Data supplied —
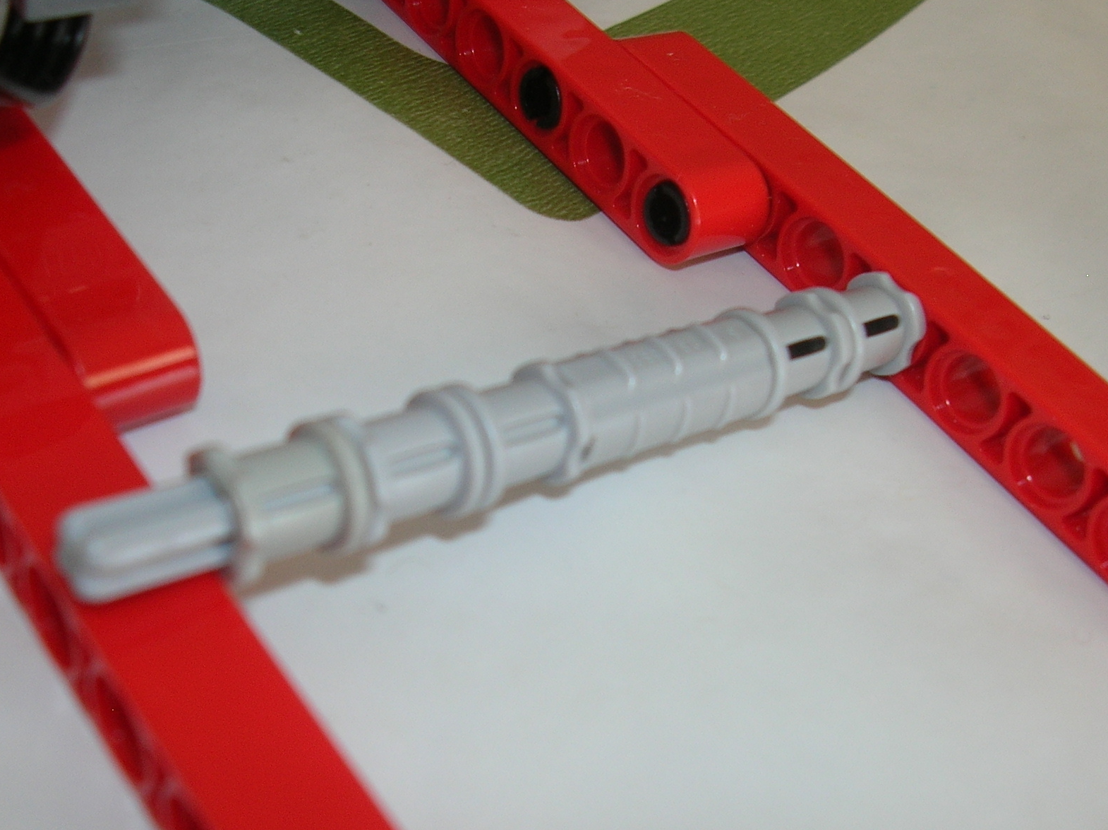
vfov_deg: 28.5
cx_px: 551
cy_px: 474
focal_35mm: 51
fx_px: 1631
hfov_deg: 37.5
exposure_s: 1/30
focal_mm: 5.8
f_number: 2.8
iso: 50
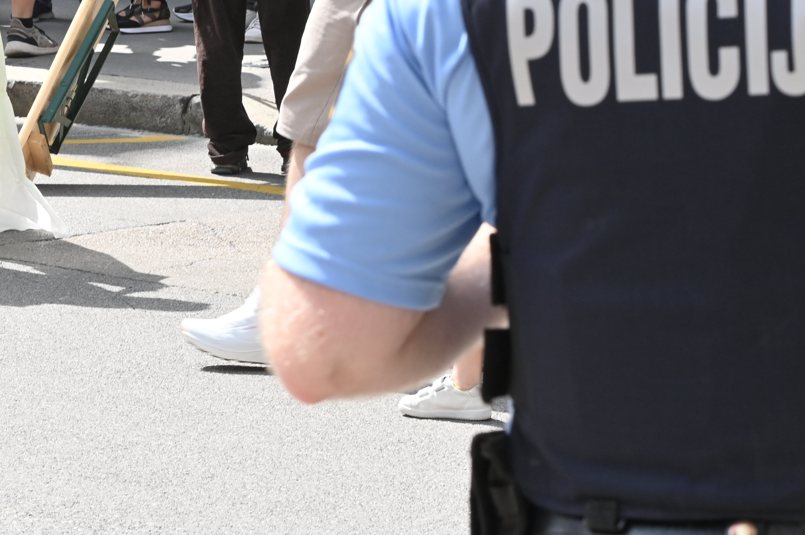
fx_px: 3866
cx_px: 242
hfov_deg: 11.9
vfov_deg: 7.9
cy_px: -89
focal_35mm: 173
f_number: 11
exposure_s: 1/200
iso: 400
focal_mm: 70
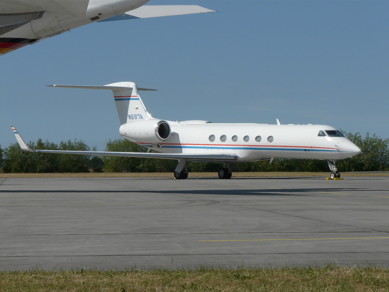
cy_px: 146
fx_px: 1551
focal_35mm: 138
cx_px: 194
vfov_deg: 10.7
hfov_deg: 14.3
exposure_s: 1/500
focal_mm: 22.6
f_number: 8
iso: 100
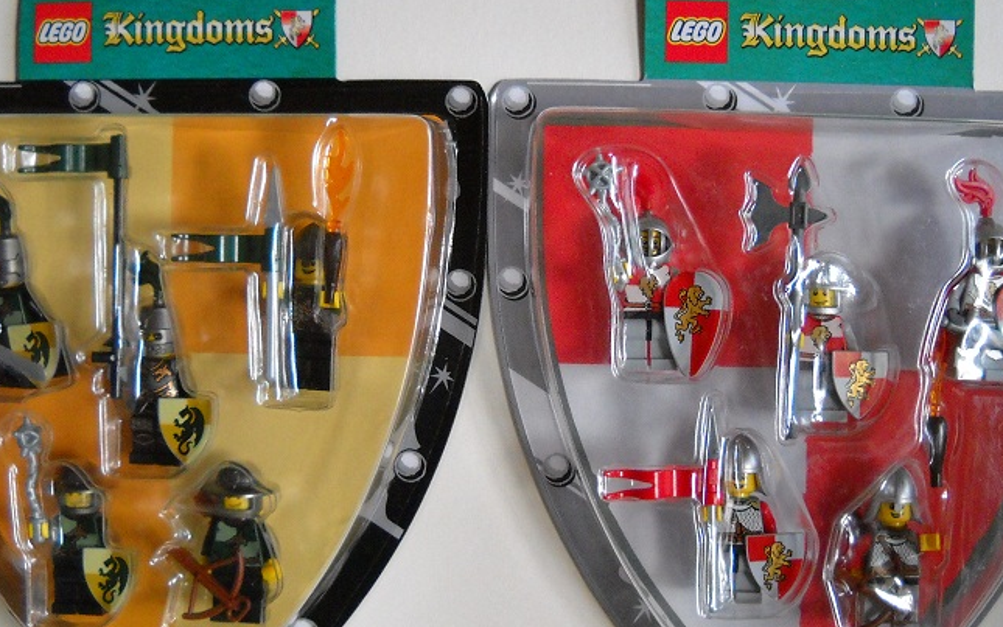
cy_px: 331
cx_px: 490
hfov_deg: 36.9
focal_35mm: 55
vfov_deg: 23.5
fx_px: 1503
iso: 400
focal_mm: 6.72
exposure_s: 1/52
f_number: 3.1
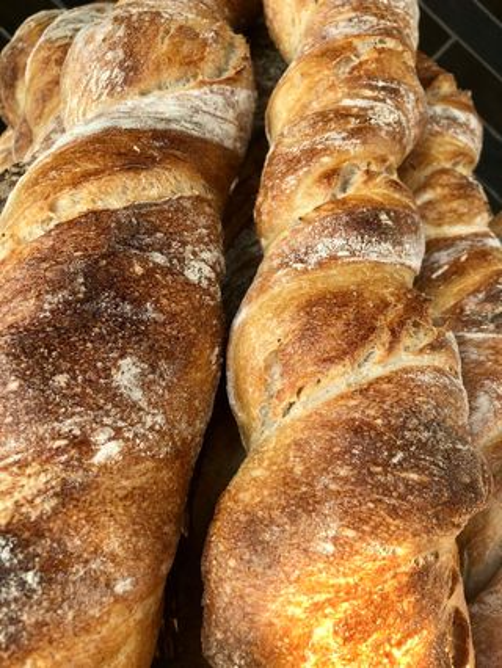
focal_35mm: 28
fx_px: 541
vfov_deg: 63.4
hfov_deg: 49.8
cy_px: 334
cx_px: 251
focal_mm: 4
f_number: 1.8
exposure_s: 1/40
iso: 20
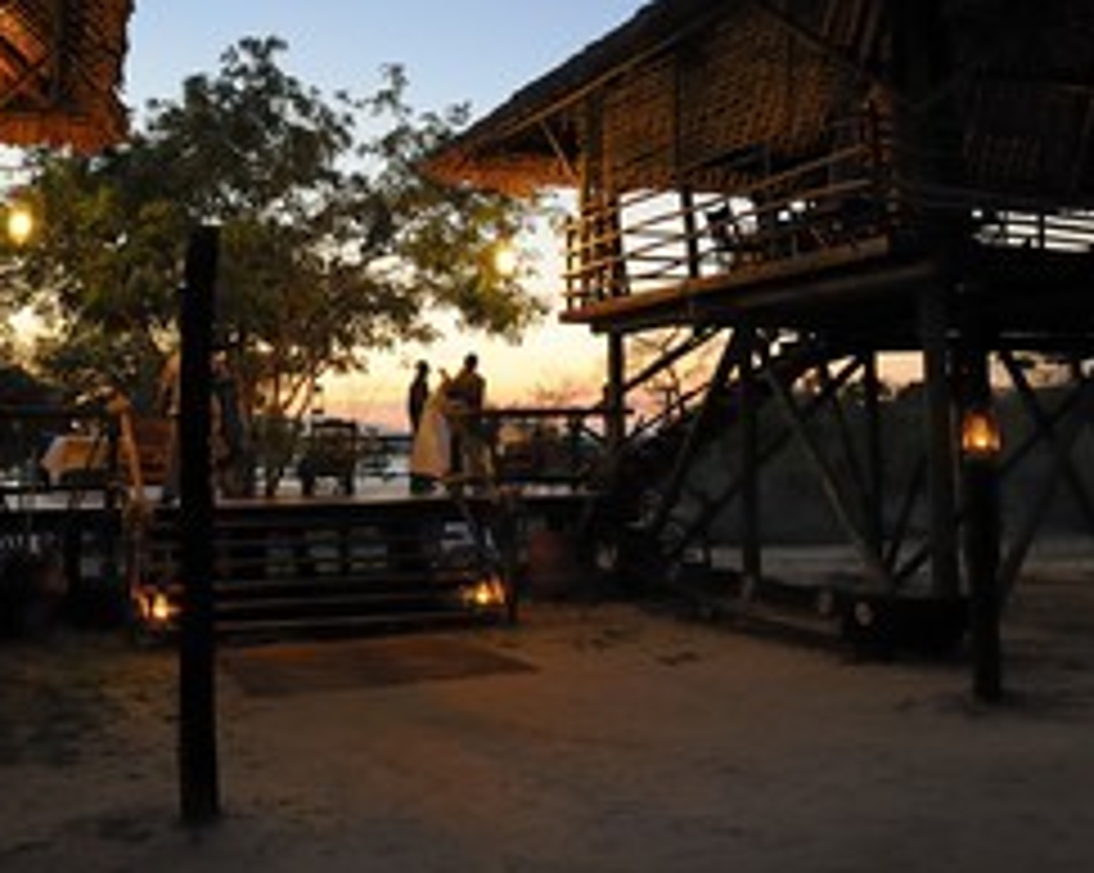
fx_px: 1262
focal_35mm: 39
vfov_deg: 37.6
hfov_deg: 46.9
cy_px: 261
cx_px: 540
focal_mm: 24
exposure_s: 1/30
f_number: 2.8
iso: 1600
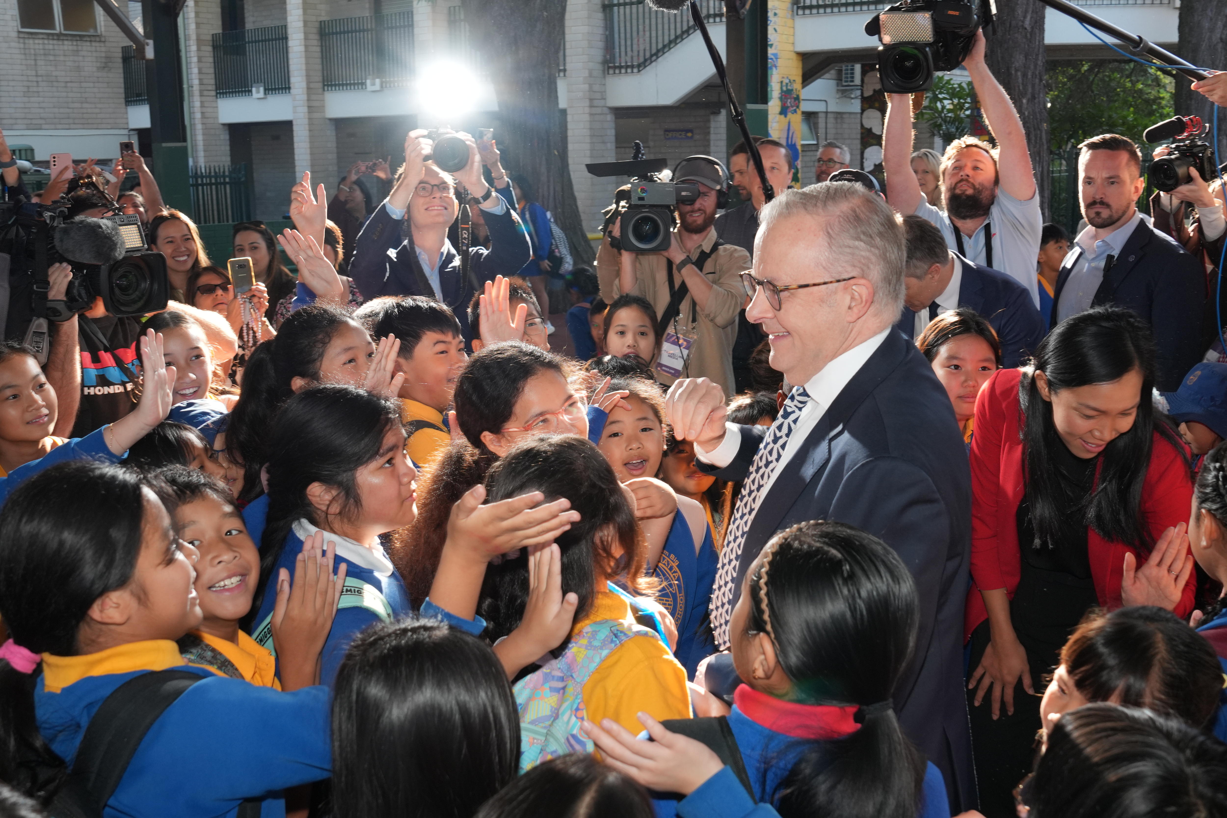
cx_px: 614
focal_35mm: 36
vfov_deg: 36.9
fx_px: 1227
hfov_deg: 53.1
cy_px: 409
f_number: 5.6
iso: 500
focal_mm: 24
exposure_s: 1/250
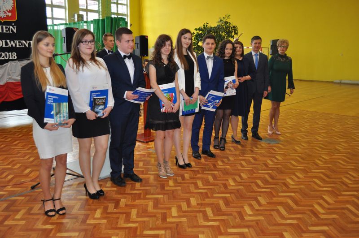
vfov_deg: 39.9
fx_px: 329
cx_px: 180
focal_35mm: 33
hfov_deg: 57.3
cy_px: 119
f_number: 3.8
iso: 720
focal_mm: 22
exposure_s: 1/125
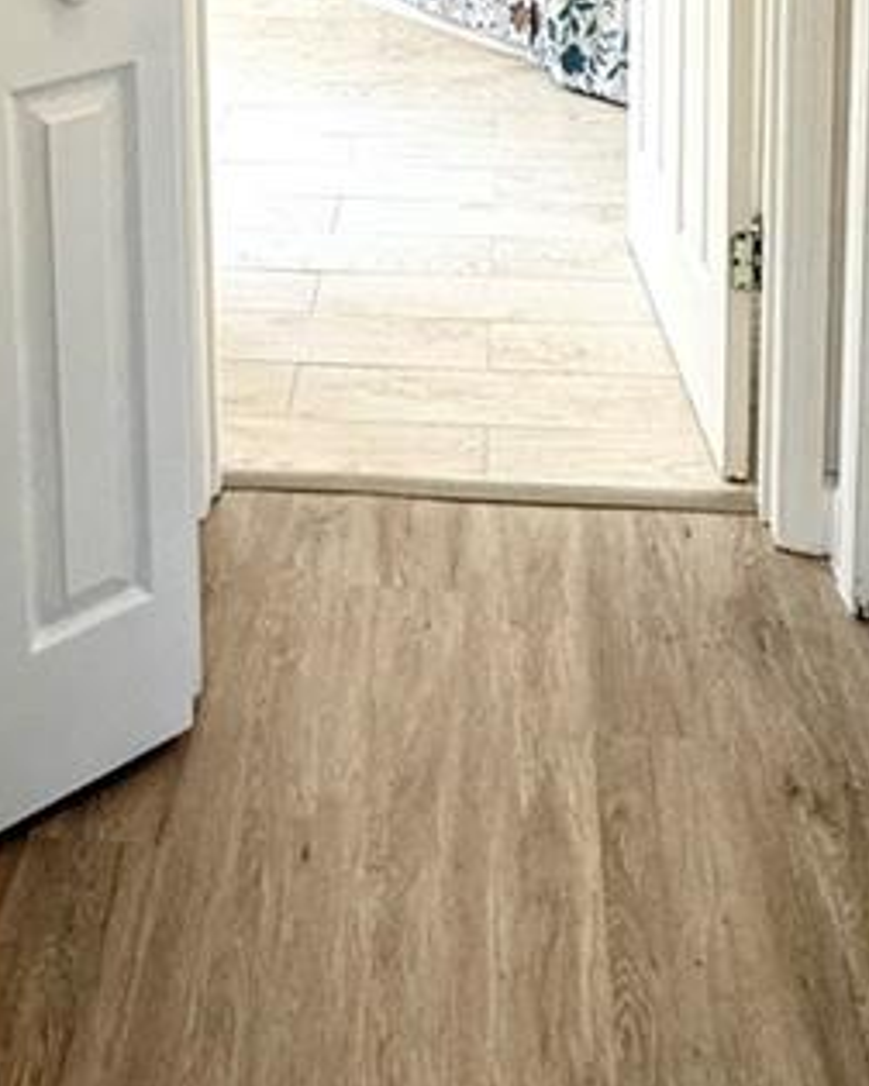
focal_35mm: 52
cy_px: -290
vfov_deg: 29.6
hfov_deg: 29.1
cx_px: 355
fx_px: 1672
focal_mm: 2.22
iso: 80
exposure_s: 1/120
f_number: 2.2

Work instruction —
What you produce should repeat the data word for word while omitting all images.

Answer section —
vfov_deg: 28.5
cx_px: 551
cy_px: 474
focal_35mm: 51
fx_px: 1631
hfov_deg: 37.5
exposure_s: 1/30
focal_mm: 5.8
f_number: 2.8
iso: 50
fx_px: 3866
cx_px: 242
hfov_deg: 11.9
vfov_deg: 7.9
cy_px: -89
focal_35mm: 173
f_number: 11
exposure_s: 1/200
iso: 400
focal_mm: 70
cy_px: 146
fx_px: 1551
focal_35mm: 138
cx_px: 194
vfov_deg: 10.7
hfov_deg: 14.3
exposure_s: 1/500
focal_mm: 22.6
f_number: 8
iso: 100
cy_px: 331
cx_px: 490
hfov_deg: 36.9
focal_35mm: 55
vfov_deg: 23.5
fx_px: 1503
iso: 400
focal_mm: 6.72
exposure_s: 1/52
f_number: 3.1
focal_35mm: 28
fx_px: 541
vfov_deg: 63.4
hfov_deg: 49.8
cy_px: 334
cx_px: 251
focal_mm: 4
f_number: 1.8
exposure_s: 1/40
iso: 20
fx_px: 1262
focal_35mm: 39
vfov_deg: 37.6
hfov_deg: 46.9
cy_px: 261
cx_px: 540
focal_mm: 24
exposure_s: 1/30
f_number: 2.8
iso: 1600
cx_px: 614
focal_35mm: 36
vfov_deg: 36.9
fx_px: 1227
hfov_deg: 53.1
cy_px: 409
f_number: 5.6
iso: 500
focal_mm: 24
exposure_s: 1/250
vfov_deg: 39.9
fx_px: 329
cx_px: 180
focal_35mm: 33
hfov_deg: 57.3
cy_px: 119
f_number: 3.8
iso: 720
focal_mm: 22
exposure_s: 1/125
focal_35mm: 52
cy_px: -290
vfov_deg: 29.6
hfov_deg: 29.1
cx_px: 355
fx_px: 1672
focal_mm: 2.22
iso: 80
exposure_s: 1/120
f_number: 2.2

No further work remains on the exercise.